====== PROVIDED INFORMATION ======
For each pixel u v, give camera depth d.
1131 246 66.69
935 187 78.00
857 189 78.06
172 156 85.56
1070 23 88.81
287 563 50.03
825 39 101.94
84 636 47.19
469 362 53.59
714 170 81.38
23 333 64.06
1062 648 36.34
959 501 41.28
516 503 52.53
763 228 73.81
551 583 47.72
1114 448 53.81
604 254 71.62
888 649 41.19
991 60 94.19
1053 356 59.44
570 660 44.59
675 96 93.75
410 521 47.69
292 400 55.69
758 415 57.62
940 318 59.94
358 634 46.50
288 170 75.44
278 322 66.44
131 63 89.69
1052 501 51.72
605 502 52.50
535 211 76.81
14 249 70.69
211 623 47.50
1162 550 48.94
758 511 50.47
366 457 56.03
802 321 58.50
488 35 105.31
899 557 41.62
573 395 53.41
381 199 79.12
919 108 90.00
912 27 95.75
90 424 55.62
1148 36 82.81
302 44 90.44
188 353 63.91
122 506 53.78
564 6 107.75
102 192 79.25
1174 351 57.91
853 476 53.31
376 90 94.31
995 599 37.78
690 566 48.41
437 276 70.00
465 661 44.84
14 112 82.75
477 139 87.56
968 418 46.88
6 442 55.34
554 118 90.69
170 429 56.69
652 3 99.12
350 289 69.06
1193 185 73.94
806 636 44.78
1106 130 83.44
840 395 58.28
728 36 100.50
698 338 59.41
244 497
======
• _EXERCISE INSTRUCTIONS_
Return the entries above exactly, each one complete.

• _EXERCISE SOLUTION_
For each pixel u v, give camera depth d.
1131 246 66.69
935 187 78.00
857 189 78.06
172 156 85.56
1070 23 88.81
287 563 50.03
825 39 101.94
84 636 47.19
469 362 53.59
714 170 81.38
23 333 64.06
1062 648 36.34
959 501 41.28
516 503 52.53
763 228 73.81
551 583 47.72
1114 448 53.81
604 254 71.62
888 649 41.19
991 60 94.19
1053 356 59.44
570 660 44.59
675 96 93.75
410 521 47.69
292 400 55.69
758 415 57.62
940 318 59.94
358 634 46.50
288 170 75.44
278 322 66.44
131 63 89.69
1052 501 51.72
605 502 52.50
535 211 76.81
14 249 70.69
211 623 47.50
1162 550 48.94
758 511 50.47
366 457 56.03
802 321 58.50
488 35 105.31
899 557 41.62
573 395 53.41
381 199 79.12
919 108 90.00
912 27 95.75
90 424 55.62
1148 36 82.81
302 44 90.44
188 353 63.91
122 506 53.78
564 6 107.75
102 192 79.25
1174 351 57.91
853 476 53.31
376 90 94.31
995 599 37.78
690 566 48.41
437 276 70.00
465 661 44.84
14 112 82.75
477 139 87.56
968 418 46.88
6 442 55.34
554 118 90.69
170 429 56.69
652 3 99.12
350 289 69.06
1193 185 73.94
806 636 44.78
1106 130 83.44
840 395 58.28
728 36 100.50
698 338 59.41
244 497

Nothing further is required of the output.